Happy San Valentino day to you all! 


Carnevale 2014 Begins tomorrow!

One of my favorite Carnevale events in Venice is the kick-off events held in Cannaregio Canal  on the first weekend of the Carnevale celebration.  It's focused on the residents, instead of the tourists. It's a party in the street, but on the canal instead. I love the local feel of it with all the simple homemade costumes and the huge boat parade down the canal. 

Tomorrow evening is a performance on the water. Last year this was a new event, put on by a French group of artists that was truly spectacular.  We'll have to wait to see how this compares to last year. 

Sunday afternoon is the main attraction - the Festa Veneziana.  It's a fantastic parade of boats up the canal with all the rowers in costume. The culmination is the raising of the pategana, a large rat, up out of the water. For a look at last year's event, check out my blog post: http://theveniceexperience.blogspot.it/2013/01/festa-veneziana-carnevale-kick-off-2013.html#sthash.QtC1gTQ7.dpbs

After the parade, there are food and drink booths lining both sides of the canal. This is where it becomes a big street party! Lots of fun, lots of cameraderie, lots of fritelle and lots of confetti!  

FYI- if you are trying to reach Murano or Burano islands either late tomorrow or Sunday, check on the vaporetto schedules as most of the Cannaregio canal will be closed during certain times for the celebration. 

                               

                                                            Buona Festa, tutti!

Sunday, January 26, 2014

Fritelle + Confetti = CARNEVALE!

I know, my title today looks like a bit of really weird math. It is an equation, an equation for fun in Venice.

After taking down the Christmas decorations - and you know in Italy you don't take them down until January 6 which is Epiphany - it was a dreary January here in Venice. It rained. And then it rained some more. And then it kept on raining.  And then there was fog. Thick fog. The one thing we had to look forward to was the first sightings of fritelle to arrive in the bakeries around town. It was somewhere around mid January. The second you see the fritelle arriving, you know Carnevale isn't far behind.

 Fritelle are fried dough, with currents and pine nuts in the dough. They can be plain, rolled in sugar or stuffed with an assortment of goodies such as nutella, crema, zabaione, and ricotta.

The other harbinger of Carnevale that I look for is confetti on the streets. When I see the confetti, I know Carnevale is even closer. You an almost smell it in the air, it's that special. Confetti  has been spotted in several locations in the last couple of days, with lots of it in Campo Santa Margherita. I'm counting down days to Carnevale from here on in.
┄┄┄┄┄┄
* PROMPT 1 *
In the Carnevale post, why should someone trying to reach Murano or Burano late tomorrow or on Sunday check the vaporetto schedules? Answer in one to three sentences.
* PROMPT 2 *
Write out the part of the Carnevale post between "Happy San Valentino" and "to last year.", inclusive.
┄┄┄┄┄┄
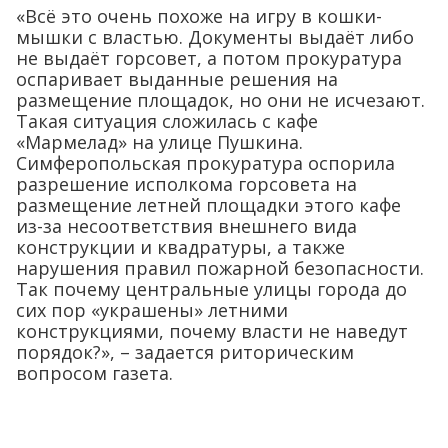
«Всё это очень похоже на игру в кошки-
мышки с властью. Документы выдаёт либо
не выдаёт горсовет, а потом прокуратура
оспаривает выданные решения на
размещение площадок, но они не исчезают.
Такая ситуация сложилась с кафе
«Мармелад» на улице Пушкина.
Симферопольская прокуратура оспорила
разрешение исполкома горсовета на
размещение летней площадки этого кафе
из-за несоответствия внешнего вида
конструкции и квадратуры, а также
нарушения правил пожарной безопасности.
Так почему центральные улицы города до
сих пор «украшены» летними
конструкциями, почему власти не наведут
порядок?», – задается риторическим
вопросом газета.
┄┄┄┄┄┄
* TASK OUTPUT 1 *
Most of the Cannaregio canal will be closed during certain times for the celebration.

* TASK OUTPUT 2 *
Happy San Valentino day to you all! 


Carnevale 2014 Begins tomorrow!

One of my favorite Carnevale events in Venice is the kick-off events held in Cannaregio Canal  on the first weekend of the Carnevale celebration.  It's focused on the residents, instead of the tourists. It's a party in the street, but on the canal instead. I love the local feel of it with all the simple homemade costumes and the huge boat parade down the canal. 

Tomorrow evening is a performance on the water. Last year this was a new event, put on by a French group of artists that was truly spectacular.  We'll have to wait to see how this compares to last year.